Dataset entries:
##############################
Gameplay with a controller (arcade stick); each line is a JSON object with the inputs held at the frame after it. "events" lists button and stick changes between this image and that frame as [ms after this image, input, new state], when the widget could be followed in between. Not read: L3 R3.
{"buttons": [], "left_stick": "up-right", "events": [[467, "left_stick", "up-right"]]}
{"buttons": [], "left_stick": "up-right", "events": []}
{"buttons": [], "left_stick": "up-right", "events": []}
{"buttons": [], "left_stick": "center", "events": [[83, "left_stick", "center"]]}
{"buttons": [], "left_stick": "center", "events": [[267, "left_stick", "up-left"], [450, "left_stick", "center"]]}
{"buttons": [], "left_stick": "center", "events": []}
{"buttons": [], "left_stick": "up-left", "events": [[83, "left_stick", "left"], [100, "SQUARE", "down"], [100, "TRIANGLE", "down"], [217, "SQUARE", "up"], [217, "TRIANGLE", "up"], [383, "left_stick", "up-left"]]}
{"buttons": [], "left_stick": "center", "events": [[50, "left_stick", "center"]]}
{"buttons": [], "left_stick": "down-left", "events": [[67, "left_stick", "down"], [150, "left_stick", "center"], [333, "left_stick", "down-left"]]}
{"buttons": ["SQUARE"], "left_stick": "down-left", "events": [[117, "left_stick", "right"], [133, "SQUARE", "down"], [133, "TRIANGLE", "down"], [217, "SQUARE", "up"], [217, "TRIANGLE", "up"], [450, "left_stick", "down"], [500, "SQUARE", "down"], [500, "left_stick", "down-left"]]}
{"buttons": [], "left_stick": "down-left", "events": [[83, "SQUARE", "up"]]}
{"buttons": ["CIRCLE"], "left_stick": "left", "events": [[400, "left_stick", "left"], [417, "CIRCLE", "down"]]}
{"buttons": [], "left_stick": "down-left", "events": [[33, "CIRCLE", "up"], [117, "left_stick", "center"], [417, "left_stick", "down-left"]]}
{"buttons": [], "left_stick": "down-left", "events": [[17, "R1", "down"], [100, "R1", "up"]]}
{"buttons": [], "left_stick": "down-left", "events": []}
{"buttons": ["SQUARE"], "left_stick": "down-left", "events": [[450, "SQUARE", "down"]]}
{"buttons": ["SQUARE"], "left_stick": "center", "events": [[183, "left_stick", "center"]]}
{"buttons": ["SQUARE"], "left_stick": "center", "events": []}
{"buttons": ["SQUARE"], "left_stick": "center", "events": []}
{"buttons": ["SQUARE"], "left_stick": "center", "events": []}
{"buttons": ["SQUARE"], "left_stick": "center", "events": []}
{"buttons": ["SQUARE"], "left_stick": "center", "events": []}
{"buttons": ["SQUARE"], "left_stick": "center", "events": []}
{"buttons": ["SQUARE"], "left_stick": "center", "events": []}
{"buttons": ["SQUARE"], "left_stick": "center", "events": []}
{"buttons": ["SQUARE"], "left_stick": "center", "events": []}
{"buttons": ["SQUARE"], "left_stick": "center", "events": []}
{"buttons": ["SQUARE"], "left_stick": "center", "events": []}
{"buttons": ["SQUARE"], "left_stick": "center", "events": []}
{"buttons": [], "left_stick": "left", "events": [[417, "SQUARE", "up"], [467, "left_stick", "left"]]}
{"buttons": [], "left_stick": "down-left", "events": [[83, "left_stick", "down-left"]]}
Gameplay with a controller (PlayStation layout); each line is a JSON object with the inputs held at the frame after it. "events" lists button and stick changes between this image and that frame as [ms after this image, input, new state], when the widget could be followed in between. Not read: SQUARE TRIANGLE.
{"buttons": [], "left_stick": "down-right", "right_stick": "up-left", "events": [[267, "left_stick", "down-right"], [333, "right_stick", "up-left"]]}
##############################
With the data above as the source, tally the lines that include the string "each", and give that figure alone.

**THE ANSWER**
2